Japan moved closer on Monday to restarting the world’s largest nuclear power plant after a local assembly approved a confidence motion backing a governor who supports the plan, marking a pivotal shift nearly 15 years after the Fukushima disaster forced a nationwide suspension of nuclear power.
The Niigata prefectural assembly voted to support Governor Hideyo Hanazumi, whose consent is required to restart the Kashiwazaki-Kariwa nuclear power station operated by Tokyo Electric Power Company (TEPCO). Hanazumi is expected to formally notify the central government of Niigata’s approval, completing the remaining local administrative procedures.
TEPCO reportedly is considering restarting one of the plant’s seven reactors – likely Unit 6 – as early as 20 January 2026. Located on the Niigata coast, Kashiwazaki-Kariwa has a total generation capacity of about 8.2 gigawatts (GW), making it the world’s largest single nuclear power station. Restarting one reactor would increase electricity supply to the Tokyo region by about 2 per cent.
If restarted, Kashiwazaki-Kariwa would become the first nuclear plant operated directly by TEPCO since the 2011 Fukushima Daiichi disaster, in which the company was criticised for safety failures and its crisis response. TEPCO said it had strengthened safety measures and was committed to preventing a repeat of the accident.
The Fukushima disaster was triggered when a powerful earthquake and tsunami knocked out power and cooling systems at the Fukushima Daiichi plant, causing reactor meltdowns, radioactive releases and the evacuation of tens of thousands of residents. The accident – the world’s worst nuclear crisis since Chernobyl – led Japan to suspend its nuclear reactor fleet and overhaul safety regulations.
Public opposition to the restart remains strong. About 300 protesters gathered outside the Niigata prefectural assembly on Monday, chanting slogans such as “No restart” and “Don’t forget Fukushima”.
A prefectural survey released in October showed that 60 per cent of Niigata residents said conditions for restarting the plant had not been met, while 70 per cent said they were concerned about TEPCO’s ability to operate the facility safely. To ease resistance, TEPCO has pledged to invest 100 billion yen (US$641 million) in Niigata over the next decade.
Craig Peacock, chief adviser at Kujaku Japan Advisory and a former Western Australian commissioner for Japan, said Japan’s return to nuclear power should be seen as the re-emergence of a long-standing strategic position rather than a political reversal.
“What we are seeing now is the gradual alignment of energy security realities, decarbonisation imperatives and industrial policy with planning assumptions that were never fully abandoned,” Peacock said, adding that Tokyo never dismantled the institutional, regulatory or industrial foundations of its nuclear sector despite years of public caution and regulatory stringency after Fukushima.
“Japan’s energy system is highly constrained by geography, import dependence, and grid structure, and nuclear has long been embedded in how policymakers think about resilience, baseload stability and emissions reduction over multi-decade time frames,” Peacock told Eco-Business.

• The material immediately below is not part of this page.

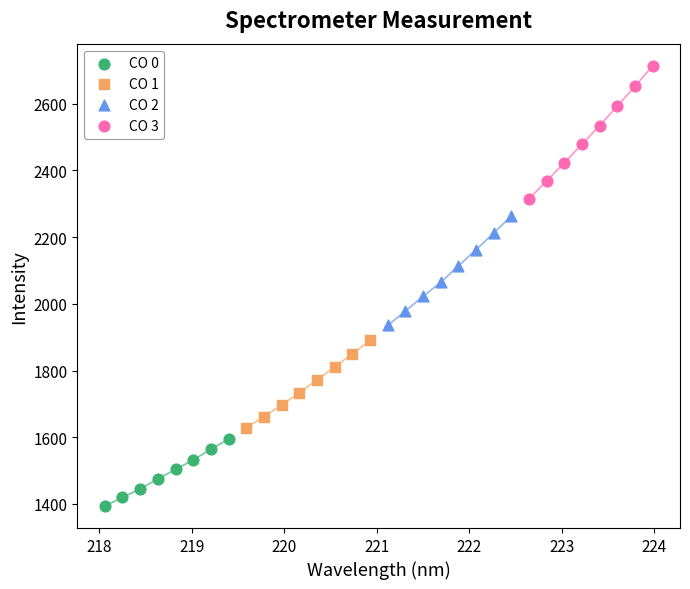

Which series has the widest spread of Y values?

CO 3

The country relies on fossil fuels for about 60 to 70 per cent of its electricity generation and spent roughly 10.7 trillion yen (US$68.3 billion) last year on imports of liquefied natural gas and coal, about one-tenth of its total imports.

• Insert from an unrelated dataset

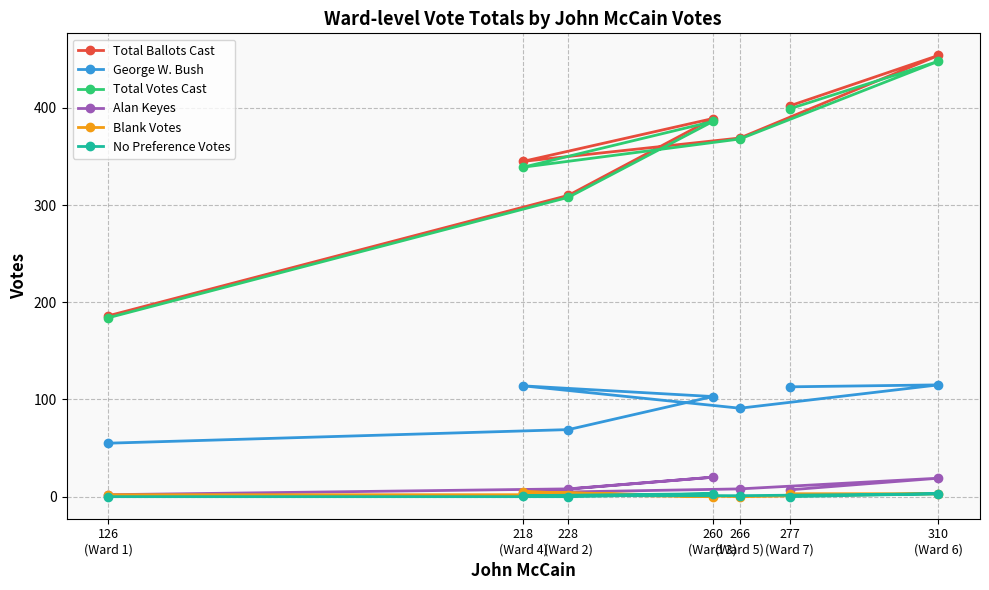

The value of Blank Votes at 126
(Ward 1) is 2. True or false?

True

“Japan’s approach to energy policy is fundamentally institutional and long-horizon in nature, and the renewed role of nuclear power is consistent with that planning culture rather than a departure from it,” he added.
Prime Minister Sanae Takaichi, who took office two months ago, has backed nuclear power as central to Japan’s energy security strategy, arguing it is needed to cut fuel import costs and meet rising electricity demand driven by the expansion of AI data centres.
Studies estimate that data centres currently account for about 1 to 2 per cent of Japan’s electricity consumption, but demand from the sector could triple by the early 2030s, with peak load rising to around 6 to 8 GW – comparable to the output of several large power plants.
Under government plans, nuclear power’s share of the energy mix is set to rise to around 20 per cent by 2040. Of the 54 reactors operating before Fukushima, only 14 have since resumed operations.